この1週間は「女性」を踏みにじるような事件やその発覚が、あまりにも相次いだ。
5月17日(火) 韓国・江南(カンナム)駅近くの共用トイレで23歳の女性の殺人事件が発生。犯人は女性と知り合いではなかったが、「普段から女性に無視されていたため」と理由を供述。
5月17日(火) 自民党が作成した若年層に投票を呼びかけるパンフレットが、女性をあまりに見下した内容だと話題に。
5月19日(木) 沖縄県警は、20歳の会社員の死体遺棄致死容疑で元米海兵隊員を逮捕。その後乱暴し刃物で刺したことを供述したが、黙秘に転じる。
5月21日(土) シンガーソングライター活動をしていた20歳の大学生が、東京都小金井市のライブ会場前でファンを名乗る男にメッタ刺しにされ、意識不明の重体に。
こうも続くと、暗澹とする。ネット上では被害者の落ち度ばかりが強調される。この世界のミソジニー(女性嫌悪・蔑視)の根深さが見えてくる。
そして、性に関する教育の停滞も痛感せざるを得ない。日本でのこの遠因には、2003年の「七生養護学校(現七生特別支援学校)事件」があるのではないだろうか。

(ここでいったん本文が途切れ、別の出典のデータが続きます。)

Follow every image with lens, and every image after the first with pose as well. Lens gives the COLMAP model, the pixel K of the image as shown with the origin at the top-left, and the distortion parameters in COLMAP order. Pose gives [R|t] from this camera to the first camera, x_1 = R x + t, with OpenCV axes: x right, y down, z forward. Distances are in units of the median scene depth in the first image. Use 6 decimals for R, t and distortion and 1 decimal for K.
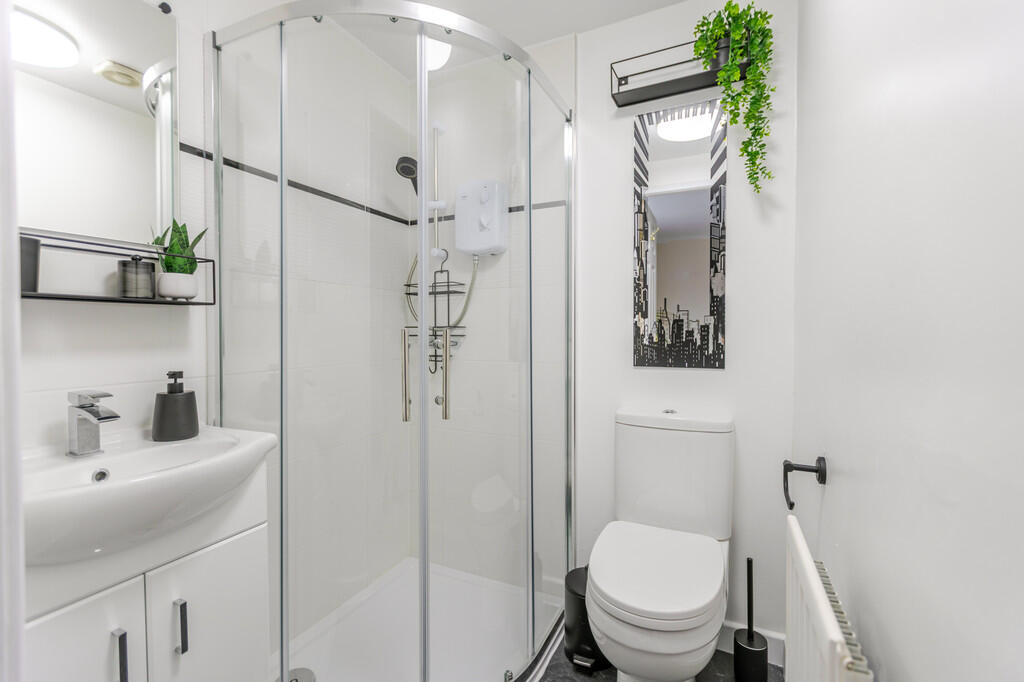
lens RADIAL K [[452.0, 0, 513.3], [0, 452.0, 339.9], [0, 0, 1]] dist [0.002969, -0.002556]
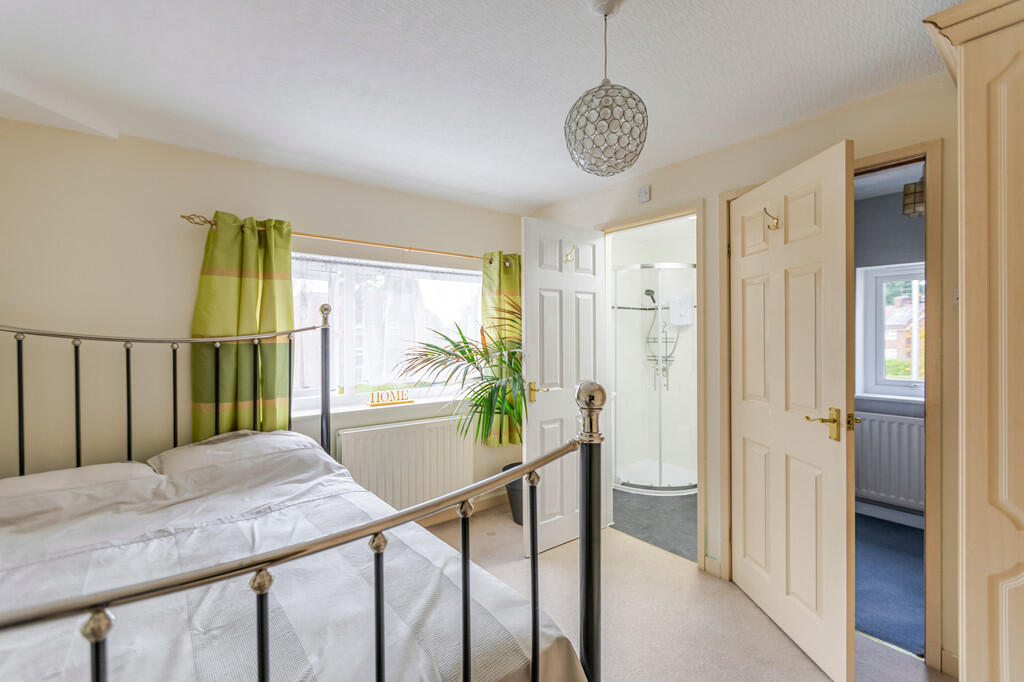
lens RADIAL K [[452.0, 0, 512.2], [0, 452.0, 340.9], [0, 0, 1]] dist [0.002969, -0.002556]
pose [[0.900380, 0.006705, -0.435054, 0.157470], [-0.008519, 0.999961, -0.002220, -0.103107], [0.435022, 0.005705, 0.900402, -1.473871]]
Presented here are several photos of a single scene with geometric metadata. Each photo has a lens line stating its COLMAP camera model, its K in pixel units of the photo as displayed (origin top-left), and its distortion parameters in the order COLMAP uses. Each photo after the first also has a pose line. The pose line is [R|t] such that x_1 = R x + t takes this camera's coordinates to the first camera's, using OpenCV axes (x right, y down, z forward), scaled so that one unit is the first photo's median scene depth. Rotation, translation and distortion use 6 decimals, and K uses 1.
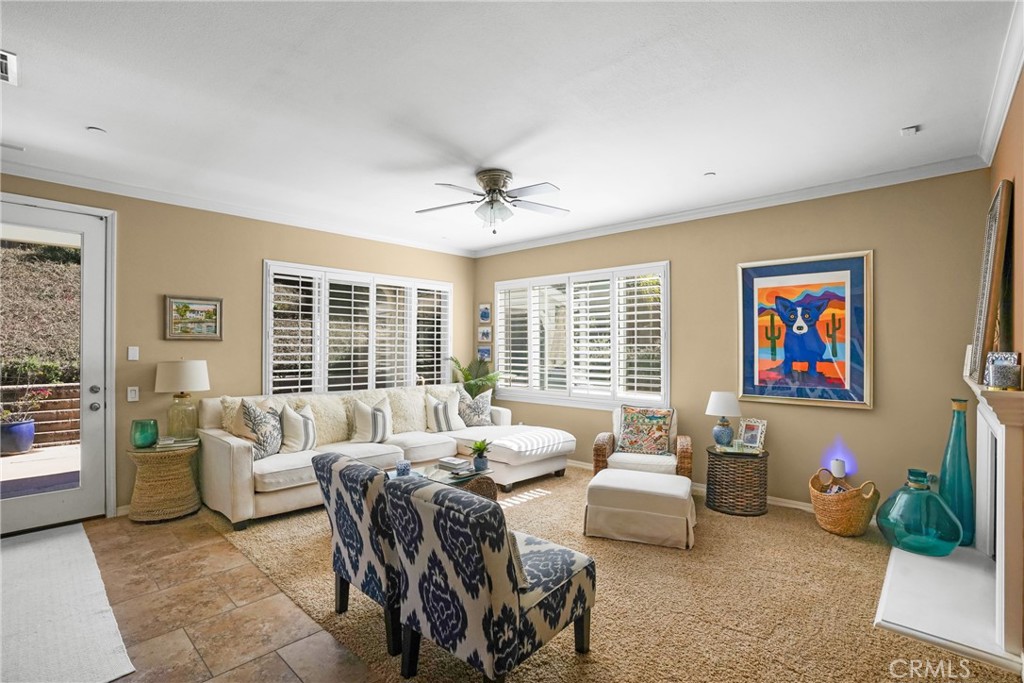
lens RADIAL K [[480.0, 0, 506.7], [0, 480.0, 347.2], [0, 0, 1]] dist [-0.062667, 0.021733]
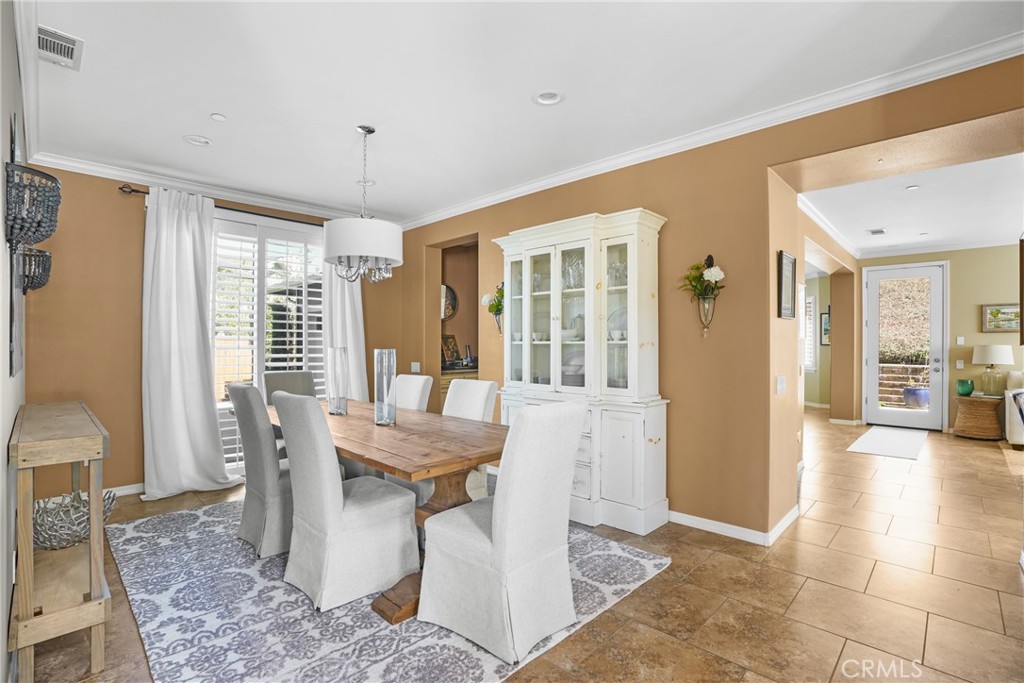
lens RADIAL K [[480.0, 0, 506.7], [0, 480.0, 347.2], [0, 0, 1]] dist [-0.062667, 0.021733]
pose [[-0.015070, 0.007421, -0.999859, 0.961899], [0.000868, 0.999972, 0.007409, 0.024069], [0.999886, -0.000756, -0.015076, -0.676203]]
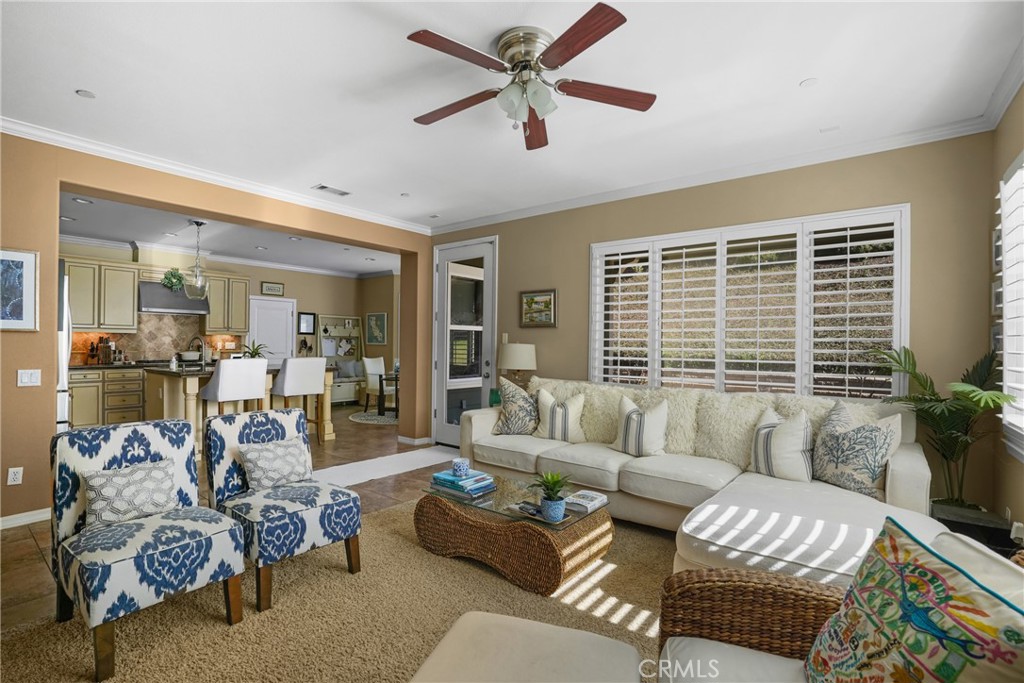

同養護学校では、保護者と教職員の協議を経て、知的障害があっても自分の体を守ることが出来るよう、体の部分の名称などを人形や歌で教えていた。しかし、「世間の常識からかけ離れた過激な性教育」として一部の都議会議員からバッシングがあり、恐れをなした都教委は教材を没収し、校長および関係教諭が処分された。
自民党はこれに乗じてプロジェクトチームを発足させ、「過激な性教育・ジェンダーフリー教育」叩きに走った。このプロジェクトチームの座長が安倍晋三現首相である。
この影響によって、現場での性教育への取り組みは一気に後退した。性に関して「ことなかれ主義」が台頭し、この状況が長く続いている。
しかし、最近ではLGBT教育の広がりによって、こうした性の問題について、学校や教員が意識的に取り組んでいくべきという風潮が強まっているのは一条の光だ。
何よりも、「自分と相手、互いの性を尊重する」教育と、その浸透は急務だ。
筆者である私は男性だが、被害に遭った女性に対し、「あなたは私だ」と思う。